How many times, ladies, have we heard these things? And I’m here to set the record straight.
Let me preface by saying, I like genuinely nice guys — and women, too, for that matter. Also, that there are a lot of truly nice guys out there (I happen to have one for a partner).
They aren’t the problem.
The problem is the multitude of men who claim to be that “nice guy,” while at the same time exerting an expectation that this means a woman should like them, should respond to them. Should be attracted to them or want to date them. And if she doesn’t, then it’s just because women don’t want nice guys.
The men who somehow seem to think that by just being a decent human being—you know, that baseline of goodness, the absolute bare minimum of ethics and character toward others—that somehow this means women should respond to them the way that they want and expect them to.

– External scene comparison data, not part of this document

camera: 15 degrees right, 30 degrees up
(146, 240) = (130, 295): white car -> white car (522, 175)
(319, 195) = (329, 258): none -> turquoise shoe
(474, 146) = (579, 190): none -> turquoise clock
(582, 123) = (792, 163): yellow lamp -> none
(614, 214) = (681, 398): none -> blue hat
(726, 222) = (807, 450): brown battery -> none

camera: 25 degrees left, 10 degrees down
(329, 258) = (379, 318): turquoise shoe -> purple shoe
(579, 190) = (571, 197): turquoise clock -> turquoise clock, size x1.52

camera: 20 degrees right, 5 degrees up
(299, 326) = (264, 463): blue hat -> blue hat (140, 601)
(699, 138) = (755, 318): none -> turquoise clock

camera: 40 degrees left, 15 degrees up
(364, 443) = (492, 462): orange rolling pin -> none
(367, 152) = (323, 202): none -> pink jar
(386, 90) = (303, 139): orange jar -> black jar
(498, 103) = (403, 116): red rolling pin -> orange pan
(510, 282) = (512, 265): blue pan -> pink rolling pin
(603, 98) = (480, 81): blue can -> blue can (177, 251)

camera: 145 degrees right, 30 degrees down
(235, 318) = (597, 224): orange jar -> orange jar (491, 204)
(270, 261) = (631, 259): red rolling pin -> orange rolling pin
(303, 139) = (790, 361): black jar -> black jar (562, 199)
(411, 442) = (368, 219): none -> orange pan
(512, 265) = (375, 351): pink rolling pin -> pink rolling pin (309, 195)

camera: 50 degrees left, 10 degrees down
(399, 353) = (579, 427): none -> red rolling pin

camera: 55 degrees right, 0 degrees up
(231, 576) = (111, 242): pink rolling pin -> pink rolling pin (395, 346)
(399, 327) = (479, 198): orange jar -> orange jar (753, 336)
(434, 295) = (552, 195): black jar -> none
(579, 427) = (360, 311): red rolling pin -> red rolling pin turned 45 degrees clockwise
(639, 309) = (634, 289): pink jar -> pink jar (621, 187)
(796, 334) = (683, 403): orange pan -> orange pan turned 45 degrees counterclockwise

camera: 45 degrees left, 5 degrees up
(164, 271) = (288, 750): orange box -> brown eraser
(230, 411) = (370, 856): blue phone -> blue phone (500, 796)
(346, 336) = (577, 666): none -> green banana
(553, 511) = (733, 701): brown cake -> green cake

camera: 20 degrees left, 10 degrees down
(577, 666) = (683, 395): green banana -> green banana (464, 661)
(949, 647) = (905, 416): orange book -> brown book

I’m sorry, but that’s bullshit.
What these men need to understand is that there is an entirely different and separate realm between being kind, decent and, yes, nice—and the interest or response from a woman (or man) received toward them.
The two are not one thing.
If you check out the thesaurus, one of the synonyms for nice is “superior.” And that’s what these types of “nice guys” exhibit: a superiority, a sort of arrogance that because they act halfway decently with someone, that person somehow owes them and should be giving them exactly, in return, what they want.
That’s not niceness. That’s quid pro quo.
For an example, check out this story I just read about a woman who was very up front and decent (gasp, perhaps she is a nice woman?) about her decision not to continue seeing a “nice guy.” Her exact words in a text to him were: “I had a fun time with you the other night, but I’ve done some thinking and I don’t want to see you again. It’s nothing to do with you, and I’m sorry if I mislead you.”
Not only did she tell him this honestly, instead of just ghosting him or making up excuses; but she even apologized and put the blame on herself—something women do far too often.
And this dude went ballistic in response.
Here’s a snapshot of some of his replies to her:
So once and for all, let’s set the record straight. Just being nice in the dating world, being a halfway kind and decent human being, treating someone with a modicum of respect—that should be the most basic thing you do just to call yourself an okay person. That’s called character, manners, ethics; and hopefully this is the same way you treat your friends, family members, and coworkers as well as your dates or people you are interested in romantically/sexually. (And by the way, this phenomenon can and does apply to women, too.)
It does not entitle you to anything. It is not a guarantee that you will be liked, found attractive, or that the object of your “niceness” owes you anything at all, other than to be decent to you in return.
And if you think otherwise, you are NOT a nice guy.